Document text:
::::

D3 Preview: Dundee's Drive for 5 May Include Meeting of 2021 Champs

By Geoff Kimmerly
MHSAA.com senior editor

February 24, 2022

It’s not often we get to see two of last year’s Finals champions face off for this season’s title. But we could Saturday in the Division 3 Team Wrestling Final.

Dundee is seeking to win its fifth-straight Division 3 championship. Clinton won the last two in Division 4 before moving into Division 3 this winter. They are the top seeds in the bracket heading into this weekend. They also wrestle together in the Lenawee County Athletic Association; Dundee won the regular-season dual 40-26.

But there is plenty of wrestling ahead before we reach that potential rematch – and a repeat No. 3 seed in Alma, along with five more qualifiers, looking to reach that last match of the weekend as well. Friday’s Quarterfinals begin at 4:30 p.m. at Wings Event Center – see matchups below – with Semifinals at noon Saturday and the championship match later that day at 3:45 p.m.

::::

Data to process:
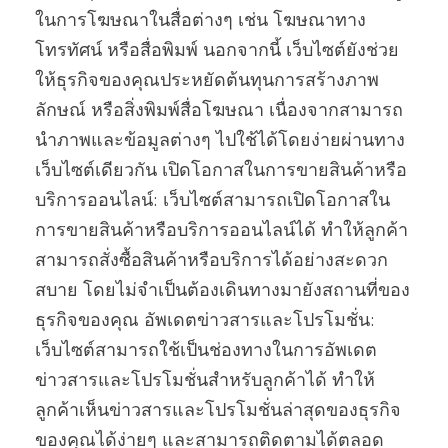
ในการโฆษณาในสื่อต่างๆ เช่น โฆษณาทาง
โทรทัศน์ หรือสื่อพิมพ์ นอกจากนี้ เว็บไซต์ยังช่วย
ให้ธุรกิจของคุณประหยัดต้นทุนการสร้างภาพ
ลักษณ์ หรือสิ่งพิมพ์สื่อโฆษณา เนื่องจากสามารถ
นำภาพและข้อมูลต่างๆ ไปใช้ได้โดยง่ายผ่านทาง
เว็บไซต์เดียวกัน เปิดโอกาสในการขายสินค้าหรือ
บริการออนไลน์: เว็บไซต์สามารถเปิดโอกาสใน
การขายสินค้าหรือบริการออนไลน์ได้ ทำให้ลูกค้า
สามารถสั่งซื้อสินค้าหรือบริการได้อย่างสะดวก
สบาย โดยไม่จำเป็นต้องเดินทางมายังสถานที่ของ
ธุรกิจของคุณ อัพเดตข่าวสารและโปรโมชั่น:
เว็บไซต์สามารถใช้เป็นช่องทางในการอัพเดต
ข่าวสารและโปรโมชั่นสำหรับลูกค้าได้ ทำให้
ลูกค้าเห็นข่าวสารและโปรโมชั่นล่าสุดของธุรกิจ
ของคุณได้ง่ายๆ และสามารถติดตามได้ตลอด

::::

Assignment A: Quote the wrestling preview between "By Geoff Kimmerly" and "regular-season dual 40-26.", inclusive.
Assignment B: In the read text of all the entries, switch "โปรโมชั่น" to "ข้อเสนอพิเศษ" and keep everything else the same. Leave the pictures out of your answer.
The entries are unrelated to the wrestling preview.

Expected answer A:
By Geoff Kimmerly
MHSAA.com senior editor

February 24, 2022

It’s not often we get to see two of last year’s Finals champions face off for this season’s title. But we could Saturday in the Division 3 Team Wrestling Final.

Dundee is seeking to win its fifth-straight Division 3 championship. Clinton won the last two in Division 4 before moving into Division 3 this winter. They are the top seeds in the bracket heading into this weekend. They also wrestle together in the Lenawee County Athletic Association; Dundee won the regular-season dual 40-26.

Expected answer B:
ในการโฆษณาในสื่อต่างๆ เช่น โฆษณาทาง
โทรทัศน์ หรือสื่อพิมพ์ นอกจากนี้ เว็บไซต์ยังช่วย
ให้ธุรกิจของคุณประหยัดต้นทุนการสร้างภาพ
ลักษณ์ หรือสิ่งพิมพ์สื่อโฆษณา เนื่องจากสามารถ
นำภาพและข้อมูลต่างๆ ไปใช้ได้โดยง่ายผ่านทาง
เว็บไซต์เดียวกัน เปิดโอกาสในการขายสินค้าหรือ
บริการออนไลน์: เว็บไซต์สามารถเปิดโอกาสใน
การขายสินค้าหรือบริการออนไลน์ได้ ทำให้ลูกค้า
สามารถสั่งซื้อสินค้าหรือบริการได้อย่างสะดวก
สบาย โดยไม่จำเป็นต้องเดินทางมายังสถานที่ของ
ธุรกิจของคุณ อัพเดตข่าวสารและข้อเสนอพิเศษ:
เว็บไซต์สามารถใช้เป็นช่องทางในการอัพเดต
ข่าวสารและข้อเสนอพิเศษสำหรับลูกค้าได้ ทำให้
ลูกค้าเห็นข่าวสารและข้อเสนอพิเศษล่าสุดของธุรกิจ
ของคุณได้ง่ายๆ และสามารถติดตามได้ตลอด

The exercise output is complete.